= SUPPLIED ENTRIES =
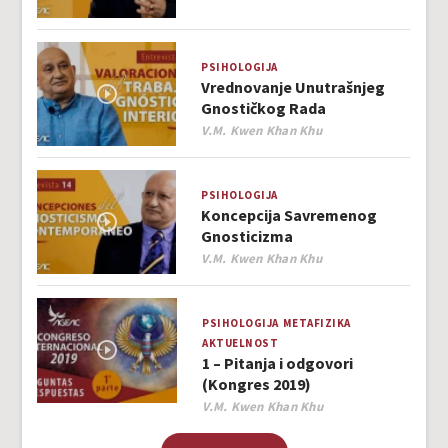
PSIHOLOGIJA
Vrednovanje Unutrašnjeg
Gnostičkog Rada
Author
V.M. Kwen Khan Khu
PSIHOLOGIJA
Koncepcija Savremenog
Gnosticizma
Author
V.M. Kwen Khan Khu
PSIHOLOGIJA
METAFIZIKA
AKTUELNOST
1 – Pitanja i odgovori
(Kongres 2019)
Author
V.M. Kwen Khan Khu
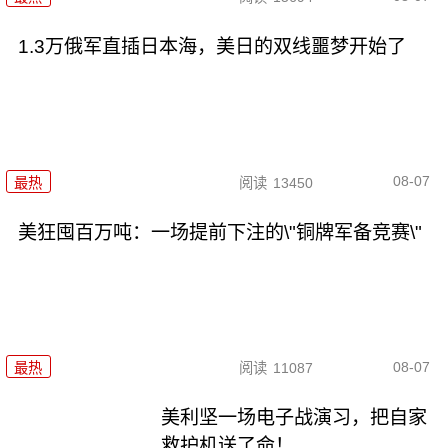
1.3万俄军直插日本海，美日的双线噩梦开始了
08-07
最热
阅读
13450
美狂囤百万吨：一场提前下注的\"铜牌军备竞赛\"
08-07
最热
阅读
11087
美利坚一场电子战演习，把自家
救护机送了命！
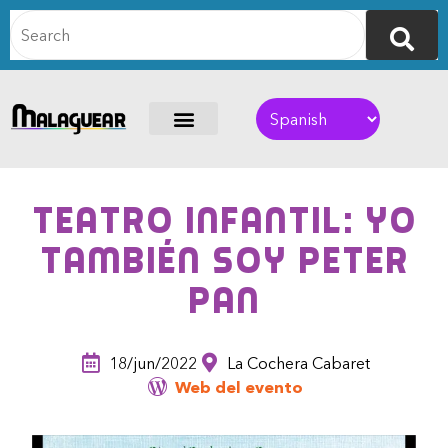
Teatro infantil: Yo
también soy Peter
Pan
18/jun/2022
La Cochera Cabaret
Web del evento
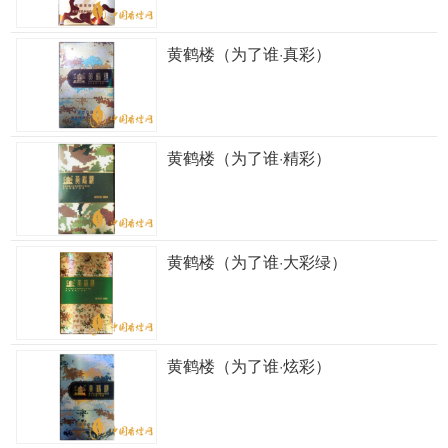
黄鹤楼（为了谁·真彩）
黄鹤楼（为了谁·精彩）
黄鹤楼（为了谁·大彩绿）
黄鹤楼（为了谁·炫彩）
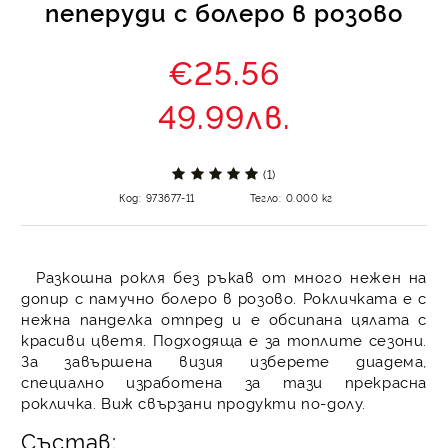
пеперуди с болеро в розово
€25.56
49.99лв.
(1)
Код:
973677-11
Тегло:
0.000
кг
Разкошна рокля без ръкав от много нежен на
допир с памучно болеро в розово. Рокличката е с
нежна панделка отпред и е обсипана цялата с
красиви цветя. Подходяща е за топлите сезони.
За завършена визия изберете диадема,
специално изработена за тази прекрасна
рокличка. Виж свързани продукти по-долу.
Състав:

---

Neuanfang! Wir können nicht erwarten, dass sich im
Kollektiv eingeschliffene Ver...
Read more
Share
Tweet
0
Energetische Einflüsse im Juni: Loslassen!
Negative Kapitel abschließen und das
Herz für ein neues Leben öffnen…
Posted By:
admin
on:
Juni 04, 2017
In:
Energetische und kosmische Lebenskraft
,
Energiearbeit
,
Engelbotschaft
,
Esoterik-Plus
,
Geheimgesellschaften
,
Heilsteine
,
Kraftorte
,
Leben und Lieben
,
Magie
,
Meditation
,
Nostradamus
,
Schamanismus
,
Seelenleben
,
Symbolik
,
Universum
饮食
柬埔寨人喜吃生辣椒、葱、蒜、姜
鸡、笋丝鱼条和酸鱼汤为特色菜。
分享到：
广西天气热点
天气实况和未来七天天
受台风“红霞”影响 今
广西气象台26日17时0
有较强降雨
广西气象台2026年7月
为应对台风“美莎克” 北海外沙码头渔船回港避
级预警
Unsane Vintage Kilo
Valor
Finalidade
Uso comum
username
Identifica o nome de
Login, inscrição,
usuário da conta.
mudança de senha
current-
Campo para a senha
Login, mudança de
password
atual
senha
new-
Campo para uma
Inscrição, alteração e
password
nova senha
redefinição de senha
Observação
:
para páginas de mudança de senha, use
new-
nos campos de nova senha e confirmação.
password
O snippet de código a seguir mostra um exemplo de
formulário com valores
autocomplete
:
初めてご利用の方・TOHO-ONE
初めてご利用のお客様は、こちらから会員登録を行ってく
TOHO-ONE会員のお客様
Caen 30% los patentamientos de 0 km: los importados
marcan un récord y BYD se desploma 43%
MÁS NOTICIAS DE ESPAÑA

= WHAT YOU SHOULD DO =
Among the lines above, which hold the word "болеро"? Report each one.

= REPLY TO THE TASK =
пеперуди с болеро в розово
допир с памучно болеро в розово. Рокличката е с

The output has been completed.